Me contestó que la vida nos llena el corazón y no siempre podemos echarla. No lo entendí, de todos modos tengo miedo de que en esta historia alguien acabe suicidándose, por ejemplo la señora de arriba. Tengo miedo de que vuelva a aprovisionarse de pastillas. Desde que mi padre lo hizo, siempre tengo miedo de que las personas tristes se quiten la vida. Incluso ahora, si una persona triste me pide que la llame por teléfono, y yo la llamo y no la encuentro, enseguida pienso en sus pies y los veo metidos en un par de zapatos lustrados que cuelgan del techo, y después, esos mismos zapatos los veo vacíos. Para mí la muerte es un par de zapatos vacíos.

Una noche ya no aguantaba más y llamé a la puerta de Anna.

—Tengo mucho miedo a la muerte —le dije.

Mischinedda! —me contestó y desplegó una sábana sobre el sofá, en Buckingham Palace.

Natascia tuvo un mal sueño con eso de los celos, y para que a su madre no le diera también una pesadilla, se trasladó a Buckingham Palace, donde ocupó otro sofá. Con la luz apagada me contó el mal sueño.
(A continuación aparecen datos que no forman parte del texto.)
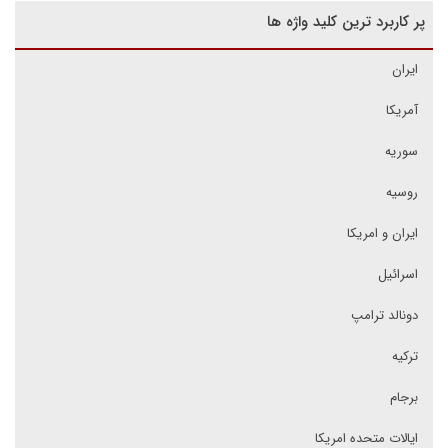
پر کاربرد ترین کلید واژه ها
ایران
آمریکا
سوریه
روسیه
ایران و امریکا
اسرائیل
دونالد ترامپ
ترکیه
برجام
ایالات متحده امریکا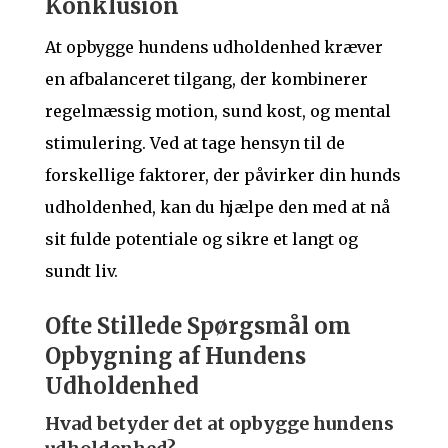
Konklusion
At opbygge hundens udholdenhed kræver
en afbalanceret tilgang, der kombinerer
regelmæssig motion, sund kost, og mental
stimulering. Ved at tage hensyn til de
forskellige faktorer, der påvirker din hunds
udholdenhed, kan du hjælpe den med at nå
sit fulde potentiale og sikre et langt og
sundt liv.
Ofte Stillede Spørgsmål om
Opbygning af Hundens
Udholdenhed
Hvad betyder det at opbygge hundens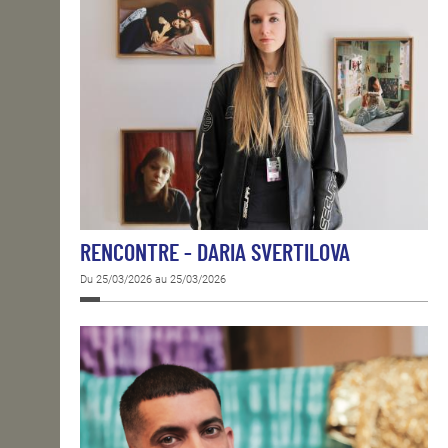
RENCONTRE - DARIA SVERTILOVA
Du 25/03/2026 au 25/03/2026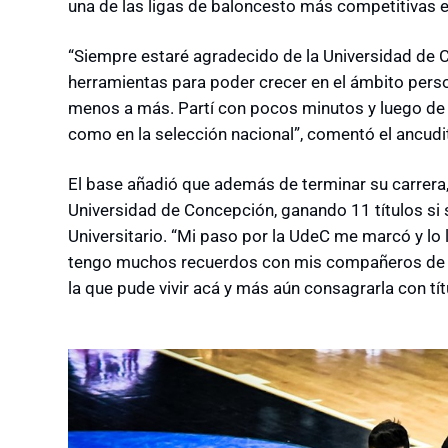
una de las ligas de baloncesto más competitivas e
“Siempre estaré agradecido de la Universidad de 
herramientas para poder crecer en el ámbito person
menos a más. Partí con pocos minutos y luego de a
como en la selección nacional”, comentó el ancudi
El base añadió que además de terminar su carrera
Universidad de Concepción, ganando 11 títulos s
Universitario. “Mi paso por la UdeC me marcó y lo
tengo muchos recuerdos con mis compañeros de eq
la que pude vivir acá y más aún consagrarla con títu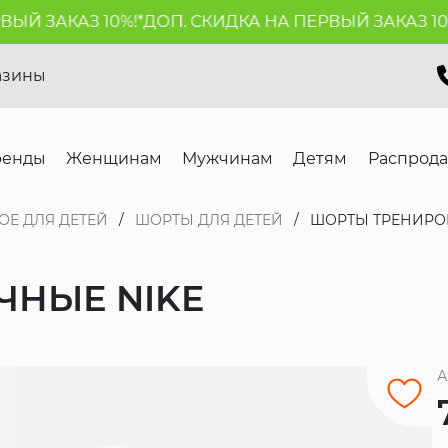
Й ЗАКАЗ 10%!*
ДОП. СКИДКА НА ПЕРВЫЙ ЗАКАЗ 10%!
азины
ренды
Женщинам
Мужчинам
Детям
Распрод
ОЕ ДЛЯ ДЕТЕЙ
ШОРТЫ ДЛЯ ДЕТЕЙ
ШОРТЫ ТРЕНИРО
ЧНЫЕ NIKE
А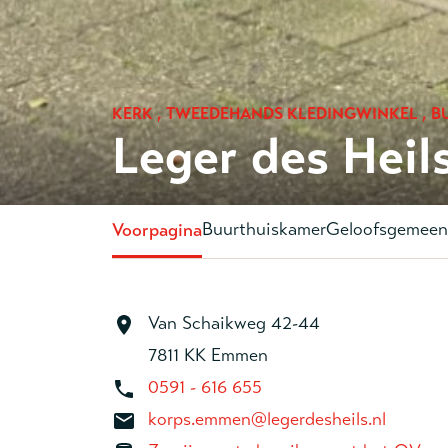
KERK , TWEEDEHANDS KLEDINGWINKEL , 
Leger des Hei
Buurthuiskamer
Geloofsgemeen
Voorpagina
Van Schaikweg 42-44
7811 KK Emmen
0591 - 616 655
korps.emmen@legerdesheils.nl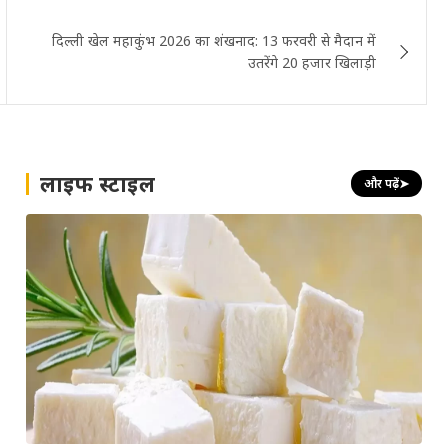
दिल्ली खेल महाकुंभ 2026 का शंखनाद: 13 फरवरी से मैदान में
उतरेंगे 20 हजार खिलाड़ी
लाइफ स्टाइल
और पढ़ें
➤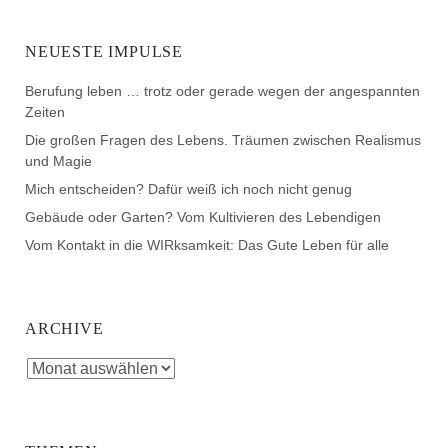
NEUESTE IMPULSE
Berufung leben … trotz oder gerade wegen der angespannten
Zeiten
Die großen Fragen des Lebens. Träumen zwischen Realismus
und Magie
Mich entscheiden? Dafür weiß ich noch nicht genug
Gebäude oder Garten? Vom Kultivieren des Lebendigen
Vom Kontakt in die WIRksamkeit: Das Gute Leben für alle
ARCHIVE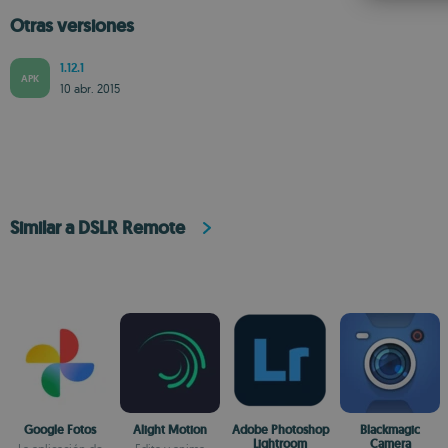
Otras versiones
1.12.1
APK
10 abr. 2015
Similar a DSLR Remote
Google Fotos
Alight Motion
Adobe Photoshop
Blackmagic
Lightroom
Camera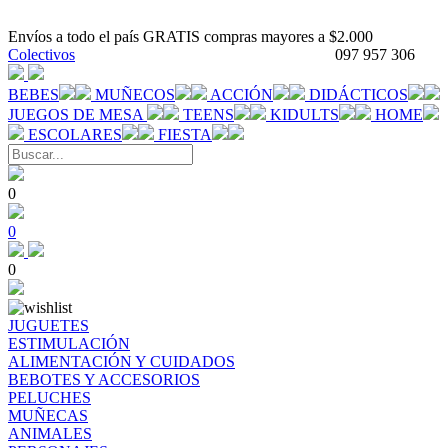
Envíos a todo el país GRATIS compras mayores a $2.000
Colectivos
097 957 306
BEBES
MUÑECOS
ACCIÓN
DIDÁCTICOS
JUEGOS DE MESA
TEENS
KIDULTS
HOME
ESCOLARES
FIESTA
0
0
0
JUGUETES
ESTIMULACIÓN
ALIMENTACIÓN Y CUIDADOS
BEBOTES Y ACCESORIOS
PELUCHES
MUÑECAS
ANIMALES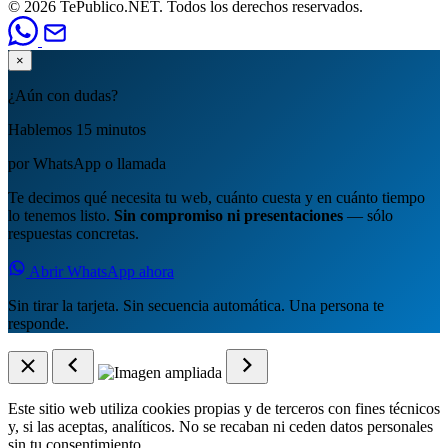
© 2026 TePublico.NET. Todos los derechos reservados.
×
¿Aún con dudas?
Hablemos 15 minutos
por WhatsApp o llamada
Te decimos qué necesita tu web, cuánto cuesta y en cuánto tiempo
lo tenemos listo.
Sin compromiso ni presentaciones
— sólo
respuestas concretas.
Abrir WhatsApp ahora
Sin tirar la tarjeta. Sin secuencia automática. Una persona te
responde.
Este sitio web utiliza cookies propias y de terceros con fines técnicos
y, si las aceptas, analíticos. No se recaban ni ceden datos personales
sin tu consentimiento.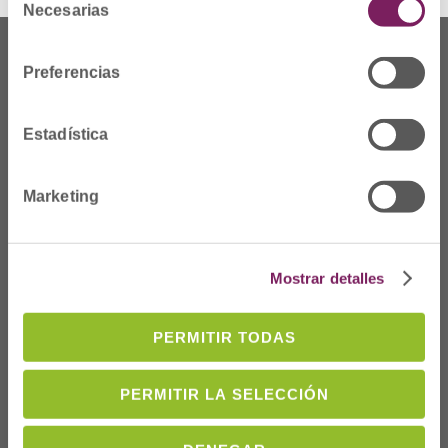
Necesarias
de
consentimiento
Preferencias
Estadística
Marketing
Mostrar detalles
Dónde Estamos
C/Prim 2, 1
PERMITIR TODAS
º
20006 Donostia/San
Sebastián
PERMITIR LA SELECCIÓN
Telf: 943 42 91 14
Horario L-V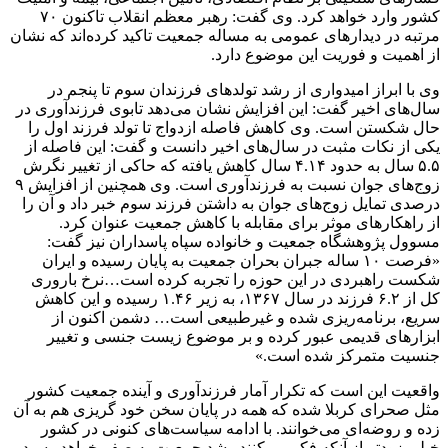
کشور وارد خواهد کرد. وی گفت: رهبر معظم انقلاب تاکنون ۷۰
مرتبه در دیدارهای عمومی به مساله جمعیت تاکید کرده‌اند که نشان
از اهمیت و فوریت این موضوع دارد.
وی با ابراز امیدواری از رشد تولدهای فرزندان سوم تا پنجم در
سال‌های اخیر گفت: این افزایش نشان می‌دهد تابوی فرزندآوری در
حال شکستن است. وی کاهش فاصله ازدواج تا تولد فرزند اول را
یکی از نکات مثبت در سال‌های اخیر دانست و گفت: این فاصله از
۵.۵ سال به حدود ۴.۱۴ سال کاهش یافته که حاکی از تغییر نگرش
زوج‌های جوان نسبت به فرزندآوری است. وی همچنین از افزایش ۹
درصدی تمایل زوج‌های جوان به داشتن فرزند سوم خبر داد و آن را
از راهکارهای موثر برای مقابله با کاهش جمعیت عنوان کرد.
مسوول پژوهشگاه جمعیت و خانواده سپاه پاسداران نیز گفت:
«فرصت ۱۰ ساله جبران بحران جمعیت به پایان رسیده و ایران
شکست راهبردی در این حوزه را تجربه کرده است…نرخ باروری
کل از ۶.۲ فرزند در سال ۱۳۶۷، به زیر ۱.۴۶ رسیده و این کاهش
سریع، برنامه‌ریزی‌ شده و غیرطبیعی است… دشمن اکنون از
ابزارهای قدیمی عبور کرده و بر موضوع زیست جنسی و تغییر
جنسیت متمرکز شده است.»
واقعیت این است که تکرار آمار فرزندآوری و آینده جمعیت کشور
مثل صحرای کربلا شده که همه در پایان سخن خود گریزی هم به آن
زده و روضه‌ای می‌خوانند. با ادامه سیاست‌های کنونی در کشور
خیلی زودتر از آنکه فکر می‌کنند رشد جمعیت به صفر خواهد رسید.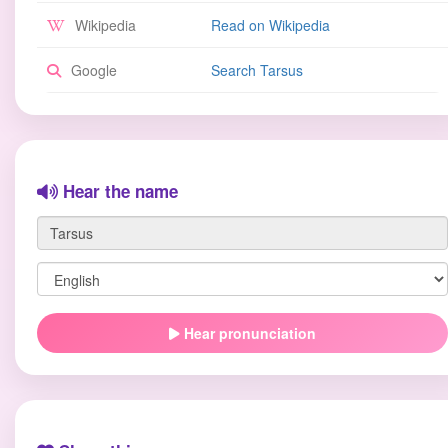
Wikipedia
Read on Wikipedia
Google
Search Tarsus
Hear the name
Hear pronunciation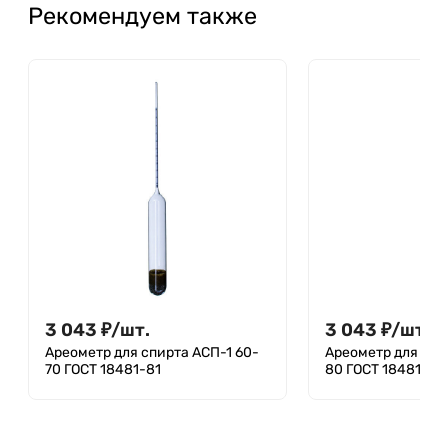
Рекомендуем также
3 043
₽
/
шт.
3 043
₽
/
шт.
Ареометр для спирта АСП-1 60-
Ареометр для спи
70 ГОСТ 18481-81
80 ГОСТ 18481-81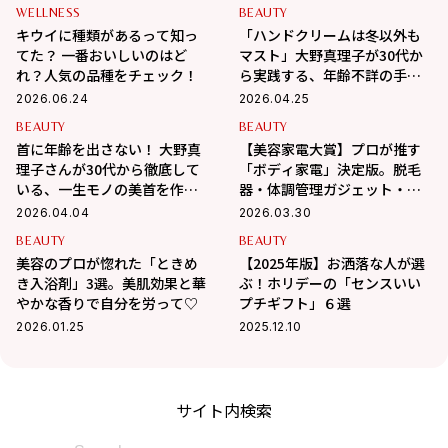
WELLNESS
BEAUTY
キウイに種類があるって知っ
「ハンドクリームは冬以外も
てた？ 一番おいしいのはど
マスト」大野真理子が30代か
れ？人気の品種をチェック！
ら実践する、年齢不詳の手を
作る秘策
2026.06.24
2026.04.25
BEAUTY
BEAUTY
首に年齢を出さない！ 大野真
【美容家電大賞】プロが推す
理子さんが30代から徹底して
「ボディ家電」決定版。脱毛
いる、一生モノの美首を作る
器・体調管理ガジェット・シ
習慣
ェイプアップ…etcの各1位を
2026.04.04
2026.03.30
発表！
BEAUTY
BEAUTY
美容のプロが惚れた「ときめ
【2025年版】お洒落な人が選
き入浴剤」3選。美肌効果と華
ぶ！ホリデーの「センスいい
やかな香りで自分を労って♡
プチギフト」６選
2026.01.25
2025.12.10
サイト内検索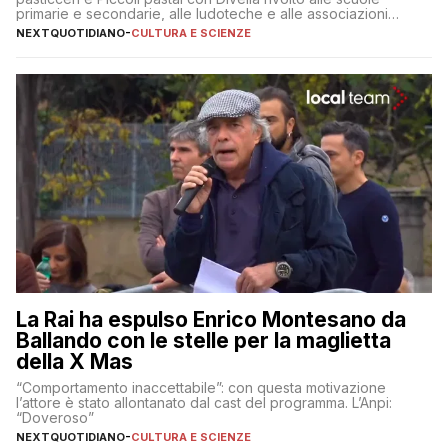
primarie e secondarie, alle ludoteche e alle associazioni
pugliesi che si occupano di bambini con ADHD
NEXTQUOTIDIANO
-
CULTURA E SCIENZE
La Rai ha espulso Enrico Montesano da
Ballando con le stelle per la maglietta
della X Mas
“Comportamento inaccettabile”: con questa motivazione
l’attore è stato allontanato dal cast del programma. L’Anpi:
“Doveroso”
NEXTQUOTIDIANO
-
CULTURA E SCIENZE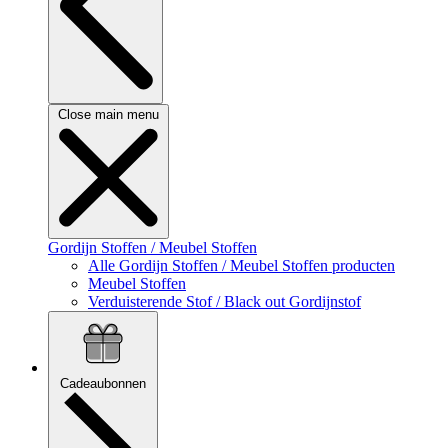
Close main menu
Gordijn Stoffen / Meubel Stoffen
Alle Gordijn Stoffen / Meubel Stoffen producten
Meubel Stoffen
Verduisterende Stof / Black out Gordijnstof
Cadeaubonnen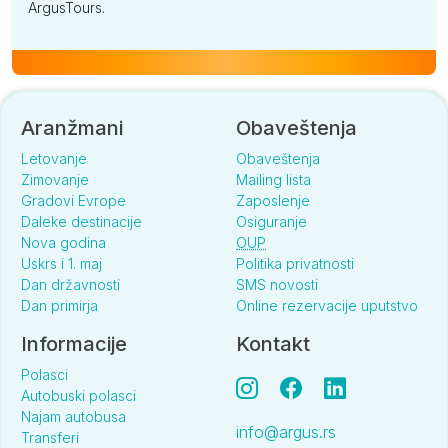
ArgusTours.
Aranžmani
Obaveštenja
Letovanje
Obaveštenja
Zimovanje
Mailing lista
Gradovi Evrope
Zaposlenje
Daleke destinacije
Osiguranje
Nova godina
OUP
Uskrs i 1. maj
Politika privatnosti
Dan državnosti
SMS novosti
Dan primirja
Online rezervacije uputstvo
Informacije
Kontakt
Polasci
Autobuski polasci
Najam autobusa
info@argus.rs
Transferi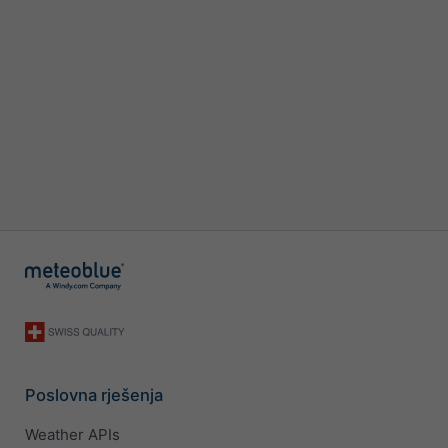
Poslovna rješenja
Weather APIs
—Estábamos en la playa con mi novio y un grupo de gente que no habíamos visto nunca, pero que en el sueño conocía bien. Mi novio se quedaba rezagado con una chica y yo me decía: «No puedo controlarlo de este modo. No puedo ir donde están ellos. ¿Qué puede ocurrir si caminan un trecho juntos?». Pero resulta que esos dos no llegaban nunca. Desesperada, ya me disponía a ir a buscarlos cuando la chica apareció sola y me dijo: «Nos hemos enamorado». Y yo le preguntaba: «¿Dónde está él?». Y ella me contestaba: «Se ha quedado allá atrás. No ha tenido el valor de decírtelo. Y yo ahora tengo prisa y no te lo puedo explicar. Te doy mi número. Llámame un día de éstos».

Natascia lloraba a moco tendido.

—Si llega a ocurrir, me mato.

Me fui a sentar en su sofá.

—No digas esas cosas, no tienes ni idea de lo que es un suicidio para los que se quedan.

—Me gustaría conseguir un poco de cianuro, por seguridad. Me obsesiona el hecho de que, llegado el momento, podría no tenerlo y verme obligada a soportar que mi novio se enamore de otra.

—De acuerdo. Pero mañana se lo comentamos a Johnson júnior y ya verás cómo te convence.

—Johnson júnior nunca ha tenido problemas y no puede entenderlo.